Without a robust international mechanism to stop the proliferation of jihadism, Islamist terrorists will exploit the weaknesses of each nation state’s intelligence, border security, criminal justice and prison systems. As it stands, the prospect of deradicalising battle-hardened jihadists is poor. The US Director of National Intelligence has said about 30 per cent of detainees released from Guantánamo Bay have “re-engaged” in terrorist activity. The intelligence services confirmed last year that 118 former Guantanamo detainees (17.5 per cent) engaged in terrorist activity after release and a further 86 (12.7 per cent) were suspected of terrorist activity. Major contextual risk factors for recidivism cited in a 2015 report were: “Transfers to countries with ongoing conflicts and internal instability as well as active recruitment by insurgent and terrorist organisations.”
As a seasoned Islamic State recruiter, Prakash poses a significant risk to us. He has urged jihadists to kill “non-believers”, which is a derogatory term Islamists use to describe people who don’t share their misanthropic faith. If permitted access to other prisoners, Prakash may further radicalise those at risk. At best under Australian law, Prakash will serve out his life in a cell isolated from external contact. But even then, the public will pay a high price for his leisure. Given his young age, the cost of feeding, housing and clothing Prakash for the rest of his life could run into the millions.
There is something obscene about spending millions to support the voluntary conscripts of genocidal jihad while more than 100,000 Australians are homeless. In the absence of a Nuremberg-style trial to bring Islamic State jihadists to justice, allied nations must unite to develop a jihad non-proliferation mechanism. In the meantime, thank Australia’s defence forces for killing every jihadist they can so the genodical traitors can’t escape to a soft landing in the heart of Western justice.
Well written and a well informed article.

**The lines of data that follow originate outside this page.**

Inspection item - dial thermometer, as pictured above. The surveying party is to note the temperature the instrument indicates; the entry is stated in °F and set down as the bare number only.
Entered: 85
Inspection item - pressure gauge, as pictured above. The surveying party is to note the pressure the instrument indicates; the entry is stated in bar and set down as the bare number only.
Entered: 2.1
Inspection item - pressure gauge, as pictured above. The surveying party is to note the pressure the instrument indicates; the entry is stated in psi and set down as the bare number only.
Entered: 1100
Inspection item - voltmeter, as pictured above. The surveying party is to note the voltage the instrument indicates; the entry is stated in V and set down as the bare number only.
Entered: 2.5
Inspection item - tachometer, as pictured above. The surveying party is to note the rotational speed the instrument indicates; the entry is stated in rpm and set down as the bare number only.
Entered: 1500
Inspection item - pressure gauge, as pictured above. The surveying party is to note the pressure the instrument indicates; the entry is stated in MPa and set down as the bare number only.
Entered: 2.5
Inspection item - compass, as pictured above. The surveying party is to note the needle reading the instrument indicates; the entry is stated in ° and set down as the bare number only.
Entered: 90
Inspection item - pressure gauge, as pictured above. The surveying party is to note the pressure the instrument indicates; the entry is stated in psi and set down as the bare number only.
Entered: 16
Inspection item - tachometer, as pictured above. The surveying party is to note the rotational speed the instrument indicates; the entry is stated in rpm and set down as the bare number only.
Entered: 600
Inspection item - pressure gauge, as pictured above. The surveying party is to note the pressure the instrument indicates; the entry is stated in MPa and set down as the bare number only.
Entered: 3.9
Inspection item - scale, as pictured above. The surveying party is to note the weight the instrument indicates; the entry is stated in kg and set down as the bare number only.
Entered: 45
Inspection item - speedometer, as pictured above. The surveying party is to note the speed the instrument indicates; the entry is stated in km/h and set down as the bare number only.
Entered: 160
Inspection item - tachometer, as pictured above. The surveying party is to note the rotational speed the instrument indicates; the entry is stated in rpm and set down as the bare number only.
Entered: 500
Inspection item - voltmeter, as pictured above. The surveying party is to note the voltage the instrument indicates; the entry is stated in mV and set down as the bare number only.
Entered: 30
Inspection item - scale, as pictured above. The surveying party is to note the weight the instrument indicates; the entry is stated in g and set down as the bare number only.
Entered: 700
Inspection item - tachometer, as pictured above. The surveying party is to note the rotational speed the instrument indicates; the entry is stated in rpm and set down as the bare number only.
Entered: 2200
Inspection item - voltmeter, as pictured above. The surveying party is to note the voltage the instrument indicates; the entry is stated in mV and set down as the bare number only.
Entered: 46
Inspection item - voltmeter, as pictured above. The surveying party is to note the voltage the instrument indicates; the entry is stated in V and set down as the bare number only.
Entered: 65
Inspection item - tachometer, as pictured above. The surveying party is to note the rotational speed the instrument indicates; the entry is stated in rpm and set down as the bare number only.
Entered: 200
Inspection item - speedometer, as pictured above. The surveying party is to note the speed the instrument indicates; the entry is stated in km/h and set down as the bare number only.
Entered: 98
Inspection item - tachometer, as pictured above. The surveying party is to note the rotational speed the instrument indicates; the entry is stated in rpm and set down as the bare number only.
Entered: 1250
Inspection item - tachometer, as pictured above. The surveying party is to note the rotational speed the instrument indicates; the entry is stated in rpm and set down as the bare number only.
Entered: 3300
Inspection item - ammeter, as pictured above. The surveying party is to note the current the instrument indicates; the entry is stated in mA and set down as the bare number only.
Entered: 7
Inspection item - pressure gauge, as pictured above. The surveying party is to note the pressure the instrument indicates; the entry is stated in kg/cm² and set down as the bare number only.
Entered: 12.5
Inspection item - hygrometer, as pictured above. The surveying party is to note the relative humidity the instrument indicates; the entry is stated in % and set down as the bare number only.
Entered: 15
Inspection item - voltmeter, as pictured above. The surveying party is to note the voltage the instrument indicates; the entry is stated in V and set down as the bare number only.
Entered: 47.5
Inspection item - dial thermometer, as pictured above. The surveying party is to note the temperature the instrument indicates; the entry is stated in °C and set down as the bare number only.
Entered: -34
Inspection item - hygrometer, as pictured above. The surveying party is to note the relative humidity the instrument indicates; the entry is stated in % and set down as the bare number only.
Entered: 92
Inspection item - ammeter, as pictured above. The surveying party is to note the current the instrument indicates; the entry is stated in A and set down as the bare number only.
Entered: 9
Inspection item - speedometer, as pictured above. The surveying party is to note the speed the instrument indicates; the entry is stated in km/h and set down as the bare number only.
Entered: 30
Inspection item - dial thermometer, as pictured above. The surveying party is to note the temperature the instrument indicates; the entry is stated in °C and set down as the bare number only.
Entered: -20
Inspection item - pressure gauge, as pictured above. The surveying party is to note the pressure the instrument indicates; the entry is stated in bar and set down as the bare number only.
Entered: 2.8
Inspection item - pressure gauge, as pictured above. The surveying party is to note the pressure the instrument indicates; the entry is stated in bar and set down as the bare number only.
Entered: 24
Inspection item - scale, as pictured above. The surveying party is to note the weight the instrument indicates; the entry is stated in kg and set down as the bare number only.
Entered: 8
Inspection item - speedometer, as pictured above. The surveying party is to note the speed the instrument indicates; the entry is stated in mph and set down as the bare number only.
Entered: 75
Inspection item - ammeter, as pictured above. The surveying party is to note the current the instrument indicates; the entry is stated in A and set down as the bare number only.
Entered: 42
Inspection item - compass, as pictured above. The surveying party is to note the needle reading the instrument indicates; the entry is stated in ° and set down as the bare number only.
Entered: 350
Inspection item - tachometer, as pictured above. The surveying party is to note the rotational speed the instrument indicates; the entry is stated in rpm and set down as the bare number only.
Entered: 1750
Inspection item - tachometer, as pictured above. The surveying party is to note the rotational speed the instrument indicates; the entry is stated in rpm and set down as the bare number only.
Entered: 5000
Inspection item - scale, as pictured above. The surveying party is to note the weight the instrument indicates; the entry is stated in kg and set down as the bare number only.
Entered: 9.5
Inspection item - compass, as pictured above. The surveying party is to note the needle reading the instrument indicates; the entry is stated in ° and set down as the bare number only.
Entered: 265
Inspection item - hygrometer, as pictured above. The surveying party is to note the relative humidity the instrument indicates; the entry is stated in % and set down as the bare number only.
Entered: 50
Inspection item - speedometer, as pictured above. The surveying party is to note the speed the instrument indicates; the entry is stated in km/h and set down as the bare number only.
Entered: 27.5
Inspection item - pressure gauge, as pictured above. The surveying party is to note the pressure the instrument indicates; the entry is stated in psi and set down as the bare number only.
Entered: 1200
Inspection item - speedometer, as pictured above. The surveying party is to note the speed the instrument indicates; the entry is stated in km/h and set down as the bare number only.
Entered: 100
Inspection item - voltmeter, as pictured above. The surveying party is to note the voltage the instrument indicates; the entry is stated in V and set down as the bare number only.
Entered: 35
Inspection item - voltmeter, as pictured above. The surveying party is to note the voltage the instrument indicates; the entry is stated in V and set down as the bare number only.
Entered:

A clever word indeed, “Refujihad”. It is not only those who have left to wage war in Syria and Iraq. We have the insanity of those who lied to get here being permitted to stay. At any time, any Muslim could decide that being a Jihadi is a good thing and turn to violence. We harbour half a million or so Muslims. the vast majority do not pose a problem, at least directly. Most Germans were not Nazis either. That did not stop Hitler starting a war that killed 70 million people. The western world has entered a kind of bubble of illusion, which is far more like wishful thinking. That is the attitude that allowed Hitler to flourish and start a war that should never have happened. Still, we are once more seeing that we learn nothing from history. Islam being as violent as its founder, the paedophile butcher Mohamed, aka the “ideal man”? Who would have thought? I think it was Einstein who said that human stupidity was infinite. That seems even more certain than E=MC squared!
These people are all at least attempted murderers.
They deliberately and consciously decided to go off and try to murder people who had never done anything to them.
They attempted to murder other muslims, in fact.
So why pretend they will be harmless to non-muslims after all their war training and experience, once they get back?!
We don’t need to support them at all. Their intelligence benefits are nil after a few months. They should be summarily executed.